Botsvana’nın yeni seçilen Cumhurbaşkanı Duma Boko, küresel madencilik devi De Beers ile bir elmas çıkarma ve satış anlaşmasının sonuçlandığını duyurdu. 24 Ocak’ta gece yarısından hemen önce tamamlanan anlaşmanın, elmas gelirlerine büyük ölçüde bağımlı olan bu güney Afrika ülkesine uzun vadeli ekonomik istikrar sağlaması bekleniyor.
Boko, Salı günü yaptığı özel bir röportajda, anlaşmanın detaylarının yakında açıklanacağını doğruladı. Botsvana, değer açısından dünyanın en büyük ham elmas üreticisi olup, üretiminin çoğu, De Beers’in bir yan kuruluşu olan Anglo American Plc ile Botsvana hükümetinin ortak girişimi olan Debswana’dan sağlanıyor.
Botsvana’nın Geleceği İçin Kritik Bir Anlaşma
Boko, bu duyuruyu Tanzanya’nın Darüsselam kentindeki bir enerji konferansında yaparken, açıklamaları, Davos’taki Dünya Ekonomik Forumu’nda yaptığı, müzakerelerin tamamlanmak üzere olduğunu belirten açıklamalarını takip etti. Tamamlanan anlaşma, Botsvana’nın De Beers ile olan uzun süreli ortaklığını güçlendirerek, ülkenin karlı elmas sektörüne yapılacak yatırımların devamını güvence altına alıyor.
Seçim kampanyası sırasında, Boko, selefi Mokgweetsi Masisi’yi müzakereleri kötü yönetmekle eleştirmişti.

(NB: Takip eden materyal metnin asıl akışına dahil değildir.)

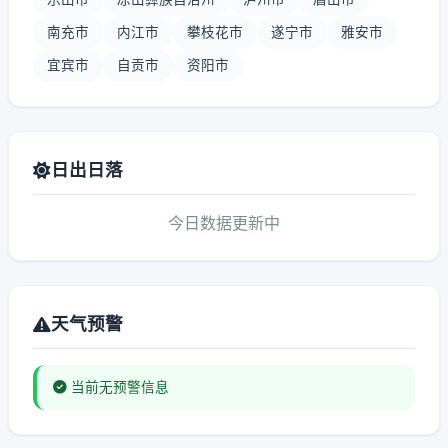
南充市
内江市
攀枝花市
遂宁市
雅安市
宜宾市
自贡市
资阳市
日出日落
今日数据更新中
天气预警
当前无预警信息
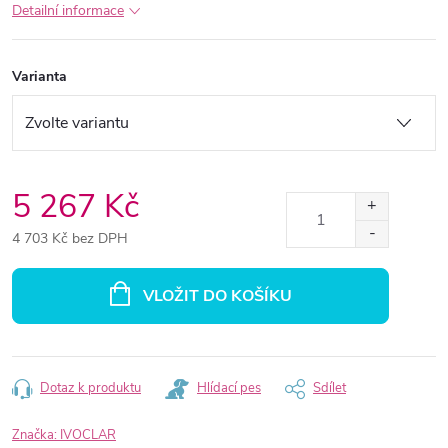
Detailní informace
Varianta
5 267 Kč
4 703 Kč bez DPH
Měrná
cena:
VLOŽIT DO KOŠÍKU
Dotaz k produktu
Hlídací pes
Sdílet
Značka:
IVOCLAR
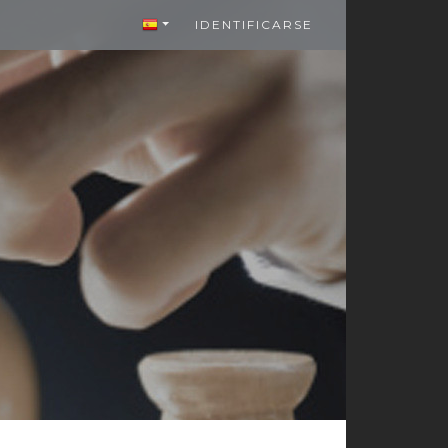
IDENTIFICARSE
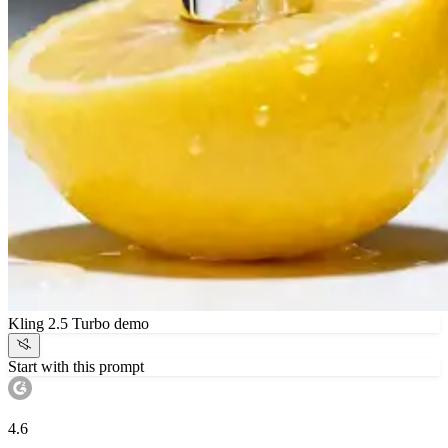
Kling 2.5 Turbo demo
Start with this prompt
4.6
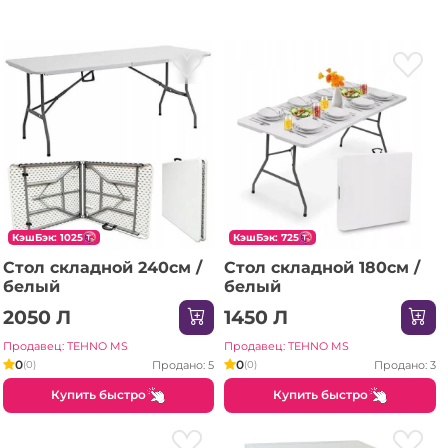
КэшБэк: 1025
КэшБэк: 725
Стол складной 240см /
Стол складной 180см /
белый
белый
2050 Л
1450 Л
Продавец: TEHNO MS
Продавец: TEHNO MS
0
0
Продано: 5
Продано: 3
(0)
(0)
Купить быстро
Купить быстро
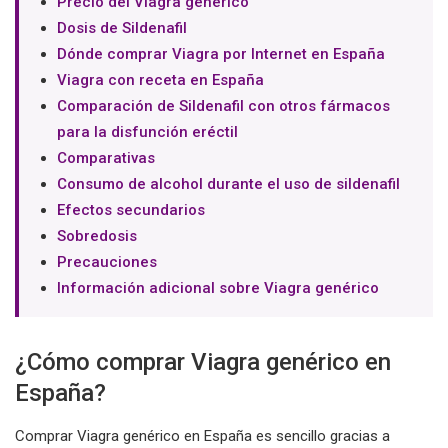
Precio del Viagra genérico
Dosis de Sildenafil
Dónde comprar Viagra por Internet en España
Viagra con receta en España
Comparación de Sildenafil con otros fármacos
para la disfunción eréctil
Comparativas
Consumo de alcohol durante el uso de sildenafil
Efectos secundarios
Sobredosis
Precauciones
Información adicional sobre Viagra genérico
¿Cómo comprar Viagra genérico en
España?
Comprar Viagra genérico en España es sencillo gracias a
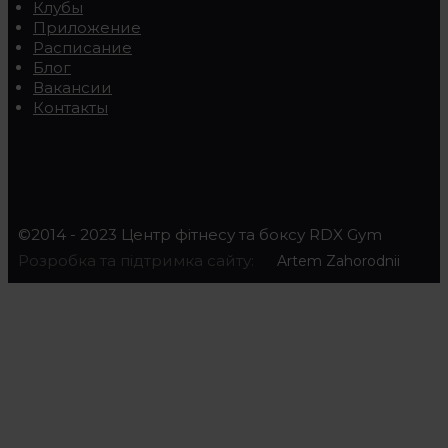
Клубы
Приложение
Расписание
Блог
Вакансии
Контакты
©2014 - 2023 Центр фітнесу та боксу RDX Gym
Розробка та підтримка сайту:
Artem Zahorodnii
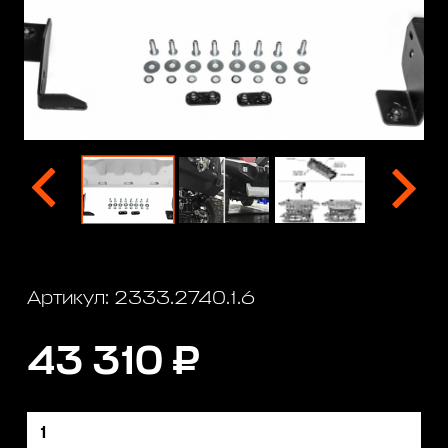
Артикул: 2333.2740.1.6
43 310 ₽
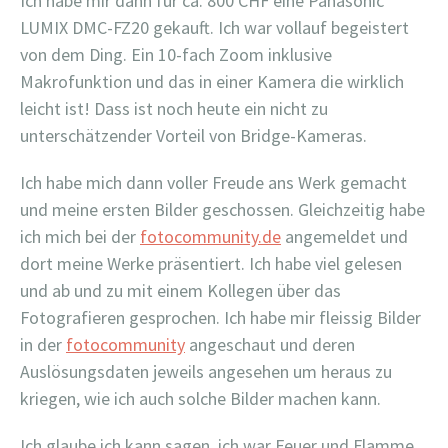
Ich habe mir dann für ca. 800 CHF eine Panasonic
LUMIX DMC-FZ20 gekauft. Ich war vollauf begeistert
von dem Ding. Ein 10-fach Zoom inklusive
Makrofunktion und das in einer Kamera die wirklich
leicht ist! Dass ist noch heute ein nicht zu
unterschätzender Vorteil von Bridge-Kameras.
Ich habe mich dann voller Freude ans Werk gemacht
und meine ersten Bilder geschossen. Gleichzeitig habe
ich mich bei der
fotocommunity.de
angemeldet und
dort meine Werke präsentiert. Ich habe viel gelesen
und ab und zu mit einem Kollegen über das
Fotografieren gesprochen. Ich habe mir fleissig Bilder
in der
fotocommunity
angeschaut und deren
Auslösungsdaten jeweils angesehen um heraus zu
kriegen, wie ich auch solche Bilder machen kann.
Ich glaube ich kann sagen, ich war Feuer und Flamme.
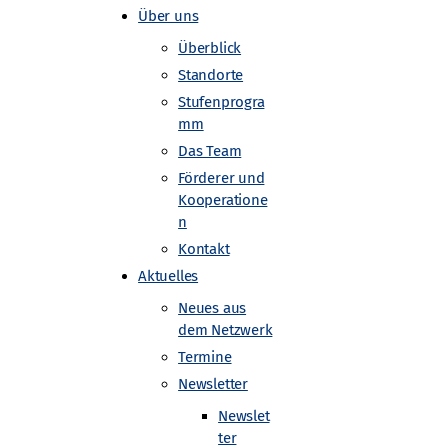
Über uns
Überblick
Standorte
Stufenprogra
mm
Das Team
an der TU
Förderer und
Kooperatione
n
Kontakt
Aktuelles
Neues aus
dem Netzwerk
Termine
Newsletter
Newslet
ter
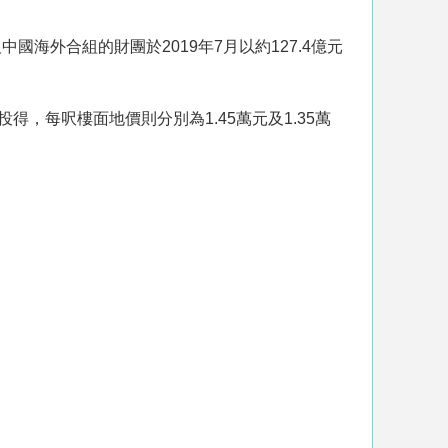
海外合組的財團於2019年7月以約127.4億元
元投得，每呎樓面地價則分別為1.45萬元及1.35萬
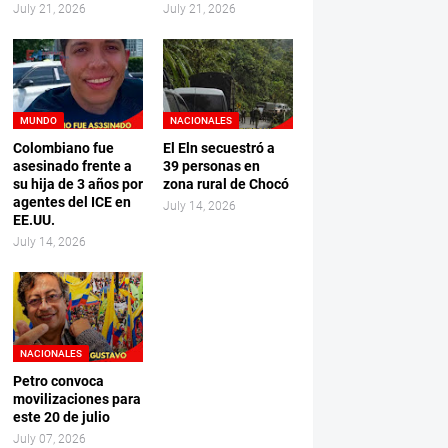
July 21, 2026
July 21, 2026
MUNDO
NACIONALES
Colombiano fue
El Eln secuestró a
asesinado frente a
39 personas en
su hija de 3 años por
zona rural de Chocó
agentes del ICE en
July 14, 2026
EE.UU.
July 14, 2026
NACIONALES
Petro convoca
movilizaciones para
este 20 de julio
July 07, 2026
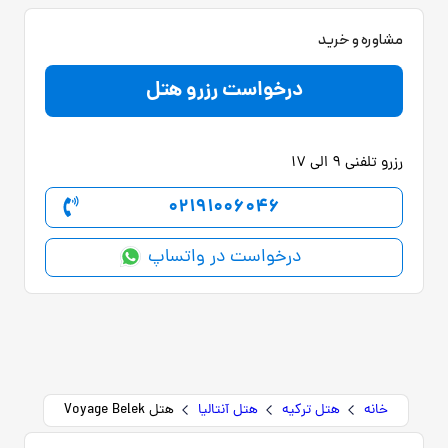
مشاوره و خرید
درخواست رزرو هتل
رزرو تلفنی 9 الی 17
02191006046
درخواست در واتساپ
خانه
هتل ترکیه
هتل آنتالیا
هتل Voyage Belek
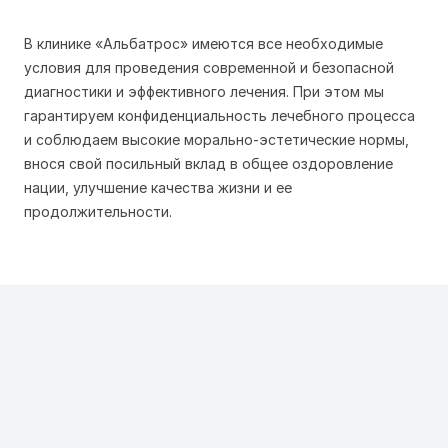
В клинике «Альбатрос» имеются все необходимые
условия для проведения современной и безопасной
диагностики и эффективного лечения. При этом мы
гарантируем конфиденциальность лечебного процесса
и соблюдаем высокие морально-эстетические нормы,
внося свой посильный вклад в общее оздоровление
нации, улучшение качества жизни и ее
продолжительности.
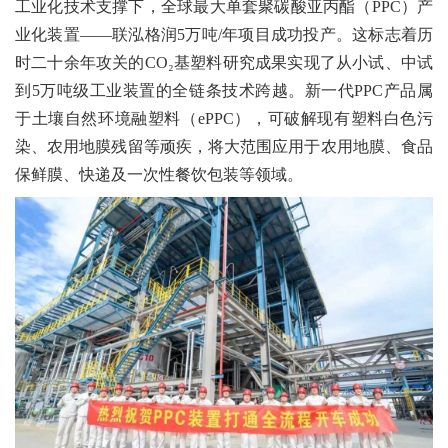
工业化技术支撑下，
全球最大单套聚碳酸亚丙酯（
PPC
）产
业化装置
——
联泓格润
5
万吨
/
年项目成功投产。这标志着历
时二十余年攻关的
CO₂
基
塑料
研究成果
实现了
从小试、中试
到
5
万吨级工业装置的全链条技术跨越
。新一代
PPC
产品属
于土壤自然环境融塑料（
ePPC
），
可破解
现有
塑料白色污
染、农用地膜残留
等
顽疾，
将
大范围应用于农用地膜、食品
保鲜膜、快递及一次性餐饮包装等领域。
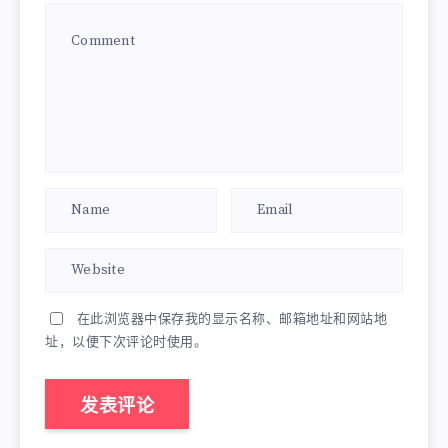
在此浏览器中保存我的显示名称、邮箱地址和网站地
址，以便下次评论时使用。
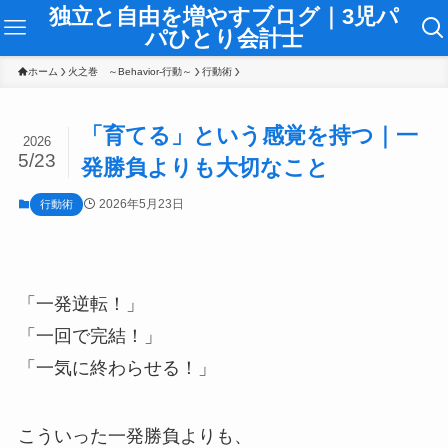
独立と自由を増やすブログ｜3児パ
パひとり会計士
ホーム
火之巻 ～Behavior-行動～
行動術
「育てる」という感覚を持つ｜一
2026
5/23
発勝負よりも大切なこと
2026年5月23日
行動術
「一発逆転！」
「一回で完結！」
「一気に終わらせる！」
こういった一発勝負よりも、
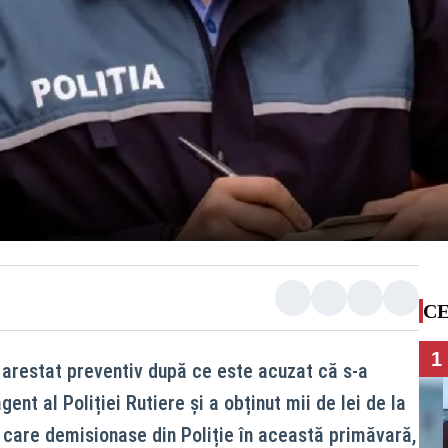
CE
1
t arestat preventiv după ce este acuzat că s-a
ent al Poliției Rutiere și a obținut mii de lei de la
ul, care demisionase din Poliție în această primăvară,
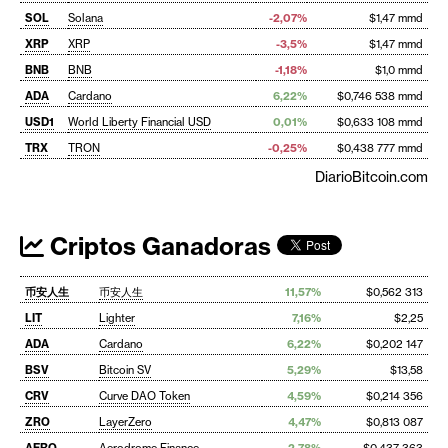
SOL
Solana
-2,07%
$1,47 mmd
XRP
XRP
-3,5%
$1,47 mmd
BNB
BNB
-1,18%
$1,0 mmd
ADA
Cardano
6,22%
$0,746 538 mmd
USD1
World Liberty Financial USD
0,01%
$0,633 108 mmd
TRX
TRON
-0,25%
$0,438 777 mmd
DiarioBitcoin.com
Criptos Ganadoras
币安人生
币安人生
11,57%
$0,562 313
LIT
Lighter
7,16%
$2,25
ADA
Cardano
6,22%
$0,202 147
BSV
Bitcoin SV
5,29%
$13,58
CRV
Curve DAO Token
4,59%
$0,214 356
ZRO
LayerZero
4,47%
$0,813 087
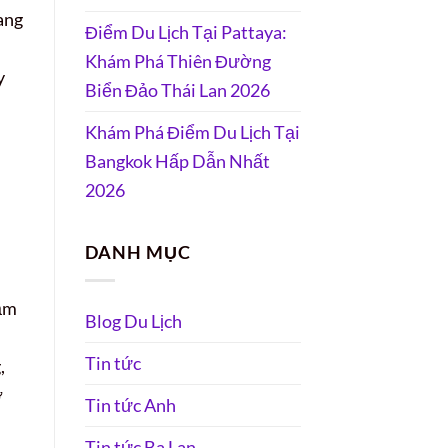
ang
Điểm Du Lịch Tại Pattaya:
Khám Phá Thiên Đường
y
Biển Đảo Thái Lan 2026
Khám Phá Điểm Du Lịch Tại
Bangkok Hấp Dẫn Nhất
2026
DANH MỤC
sầm
Blog Du Lịch
Tin tức
,
ở
Tin tức Anh
Tin tức Ba Lan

Masisi’nin yaklaşımının, De Beers ile olan ilişkileri gerginleştirerek şirketin, Botsvana ile 1966’dan bu yana süregelen ittifakını sonlandırmayı düşünmesine yol açtığını savundu. Boko, Demokrasi İçin Şemsiye Koalisyonu’nun lideri olarak, Botsvana Demokratik Partisi’ni (ülkenin bağımsızlığından bu yana iktidarda olan parti) yenerek başkanlık koltuğuna oturduktan sonra anlaşmayı yeniden müzakere etmeyi öncelikli hedeflerinden biri haline getirmişti.
Boko’ya göre, tamamlanan anlaşma, büyük değişiklikler getirmiyor ancak önceki yönetim tarafından belirlenen şartları iyileştiriyor. Temmuz ayında duyurulan geçici 10 yıllık anlaşmaya göre, Botsvana’nın devlet destekli elmas taciri, Debswana’nın üretiminin %30’unu alacak ve hükümet, 10 milyar pula (720 milyon dolar) kadar kalkınma finansmanı sağladı.
De Beers, anlaşma hakkında resmi bir açıklama yapmadı.
Botsvana’nın Ekonomik Başarısı ve Yeni Zorluklar
Botsvana, 1966 yılında Britanya’dan bağımsızlığını kazandıktan sonra, etkin bir şekilde elmas gelirlerini yöneterek, Afrika’nın kişi başına en zengin ülkesi haline geldi. Elmas sektörü, altyapı, sağlık ve eğitim gibi alanlara yapılan yatırımların temelini atarak, Botsvana’nın ekonomik başarısının belkemiği oldu.
Ancak ülke, küresel elmas pazarındaki uzun süreli durgunluk ve laboratuvar ortamında üretilen elmasların artan rekabeti gibi önemli zorluklarla karşı karşıya. Boko, bu endişeleri kabul etti ancak yeni anlaşmanın, yatırımcı güvenini yeniden sağlayacağına ve ekonomik büyümeyi destekleyeceğine inandığını belirtti.
Botsvana, rekabet avantajını korumak için elmaslarının doğallığını ve etik kaynak kullanımını vurgulamayı planlıyor ve bunları premium doğal elmaslar olarak markalamayı hedefliyor. Boko, sentetik alternatifleri reddederek, “Laboratuvar ortamında üretilen taşların yarattığı zorlukları kabul ediyoruz, ancak onları elmas olarak adlandırmam. Elmaslar doğaldır,” dedi.
Hükümet, Botsvana’nın elmaslarını, onların kökenlerine ve ulusal kalkınmaya katkılarına odaklanarak tanıtmayı amaçlıyor ve bunları Afrika’nın diğer bölgelerindeki çatışma bölgelerinden çıkarılan elmaslardan ayırmayı hedefliyor.
Botsvana, değişen pazar dinamiklerini aşarken, De Beers ile tamamlanan anlaşmanın, ülkenin küresel elmas endüstrisinde lider bir oyuncu olarak konumunu pekiştirmesi ve sürdürülebilir ekonomik büyümeyi güvence altına alması bekleniyor.